Hervé et Jeanne passèrent devant les filles en faction, puis, gênés par cette étrange revue, ils obliquèrent dans une petite allée de traverse… Le garçon tenait sa compagne par la taille et il était tenaillé par le désir qu’il avait d’elle. C’était une sorte de gageure vis-à-vis de lui-même. Il voulait Jeanne, pour se prouver qu’il était capable de la séduire, de braver sa peur stupide de l’homme…

— Tu trembles ? demanda-t-il soudain.

Il avait perçu un frisson sur la hanche de l’infirmière, il l’avait capté comme un message perdu.

Elle ne répondit pas.

— Tu as froid ?

L’air était doux et mouillé. En le respirant, on avait l’impression d’absorber un breuvage.

— Non, fit Jeanne.

— Alors, pourquoi trembles-tu ainsi ?

Elle hocha la tête et eut un geste câlin. Elle frotta tendrement sa joue fraîche sur l’oreille d’Hervé.

— Ça vient de cette obscurité, balbutia-t-elle, elle me rappelle la cave.

— Veux-tu que nous retournions à la lumière, chérie ?
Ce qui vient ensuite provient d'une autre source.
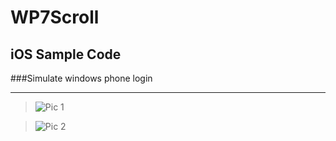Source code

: WP7Scroll
=========

## iOS Sample Code
###Simulate windows phone login

***
> ![Pic 1](http://cloud.github.com/downloads/fisherlee/WP7Scroll/iOS%20%E6%A8%A1%E6%8B%9F%E5%99%A8%E5%B1%8F%E5%B9%95%E5%BF%AB%E7%85%A7%E2%80%9C2012-11-10%20%E4%B8%8B%E5%8D%883.19.29%E2%80%9D.png)


> ![Pic 2](http://cloud.github.com/downloads/fisherlee/WP7Scroll/iOS%20%E6%A8%A1%E6%8B%9F%E5%99%A8%E5%B1%8F%E5%B9%95%E5%BF%AB%E7%85%A7%E2%80%9C2012-11-10%20%E4%B8%8B%E5%8D%883.19.40%E2%80%9D.png)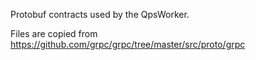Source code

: ﻿Protobuf contracts used by the QpsWorker.

Files are copied from https://github.com/grpc/grpc/tree/master/src/proto/grpc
— Non, non… Après tout, ce n’est pas désagréable… La peur me fait davantage apprécier ta présence. Ta main sur ma hanche me fait du bien, Hervé…

Il l’embrassa.

— Chaque nuit, en m’endormant, reprit la jeune fille, je revois le cadavre de la vieille au bas de l’escalier. Te souviens-tu, Hervé, elle avait l’air de rire…

— N’y pense plus !

— Comment veux-tu que j’oublie cette vision ! Sans moi, elle vivrait encore !

— Si tu ne t’étais pas défendue, c’est toi qui serais morte. La légitime défense, ce n’est pas seulement une expression judiciaire, ça existe…

Ils aperçurent une sorte de petit kiosque peint en vert qui se dressait dans une clairière et s’y dirigèrent. C’était une construction destinée sans doute aux jardiniers du Bois. Elle comportait un appentis où l’on remisait des outils et une véranda carrée entourée de lattes de bois en croisillons. Comme la pluie revenait tout à coup, ils gravirent le seuil de l’étrange construction.

L’eau coulait de leurs cheveux et ruisselait le long de leur cou. Des lampadaires lointains projetaient dans la clairière une lumière diffuse, verte et vaporeuse, hachée par la pluie.

Hervé désigna les zébrures obliques de l’eau tombant du ciel. Elles ressemblaient à des barreaux plantés devant la clarté flottante du dehors.

— Tu vois, fit Hervé, on dirait que nous sommes prisonniers.

Elle tressaillit.

— Ne dis pas cela, Hervé !

Comme elle était émotive, ce soir-là ! Ses nerfs commençaient à flamber.

Ils gagnèrent le fond de l’abri, poussèrent la porte de la remise aux outils… Il y avait un rouleau à main et quelques troncs d’arbres. Ils s’assirent sur l’un d’eux. Un silence enveloppant, que tissait la pluie persistante, les isolait. Ils avaient l’impression d’être loin de tout, loin de Paris, loin du monde.